My mother and I’s relationship has never been the easiest, but in recent months it’s been improving… she’s reaching out, making an effort to spend time with and get to know my boyfriend, and actually spoken to me like the adult that I am and not the little girl she wants me to remain.

We have spoken to each other more in the last week than we did since the beginning of 2017- cordially anyway, we usually end up screaming at each other midway through a conversation- and we’ve spent more time together as a family than I can remember any of us willing doing since the early 2000’s.

The point is, before I get all soppy and emotional and keep rabbiting on, is that family is such a significant part of our lives yet the biggest thing we routinely neglect until it’s too late.

It’s taken my mum realising that I’m moving halfway across the world to make the effort to spend time with me, but we can’t hold on to these things and be bitter lemons about them.

Yes, my mother and my brother are annoying, and living at home is like being back at school under constant surveillance and it’s tough having to explain your daily plans to someone and not have the freedom to come rocking in at 3am singing Britney Spears without having to deal with a shrill Chinese lady in a nightdress yelling abuse at you… but you can’t choose your family. And to be honest they probably hate how messy I’ve become since living by myself.


At the end of the day my mum is doing me a solid, letting me live at home for a couple of weeks while I prepare for the big move, so that’s what I need to focus on. How to make this time count, and not take it to heart that instead of listening to Leonardo DiCaprio explain the intricate world of dreams within dreams and planting ideas, I am listening to the latest reject of Hong Kong’s version of The Voice sobbing her way out of the competition.

C x

3 thoughts on “The struggles of moving back into my mother’s house.

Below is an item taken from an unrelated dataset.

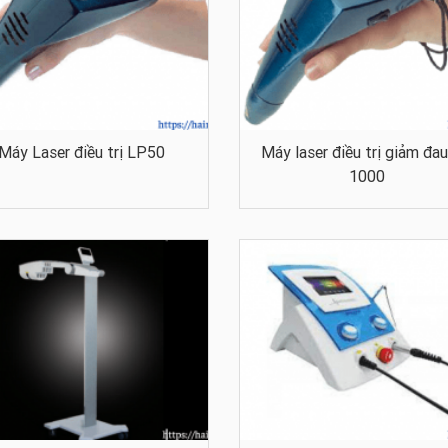
Máy Laser điều trị LP50
Máy laser điều trị giảm đa
1000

  1. It’s tough on both parties when adult kids move back home. As a parent, you want to help out but you have your life, you’re working hard to pay the bills and along comes boomerang child, making you stay up later than you would otherwise (or waking you up when he ‘quietly’ comes in after you’ve gone to bed), challenging your choice of meals or entertainment….and for the kid, well, I guess you just want to crawl back to the comfort of home. But times change, and so have you, so perhaps it’s for the best that it’s not too comfortable. Hope you can make the most of it!


  2. Thank God for Dads and Moms. They love us and when living under their roof we too had to play by their rules which we fully understand. In a way it was incentive to leave the nest for our own place. Funny though how as we age we realize those rules were evidences of love.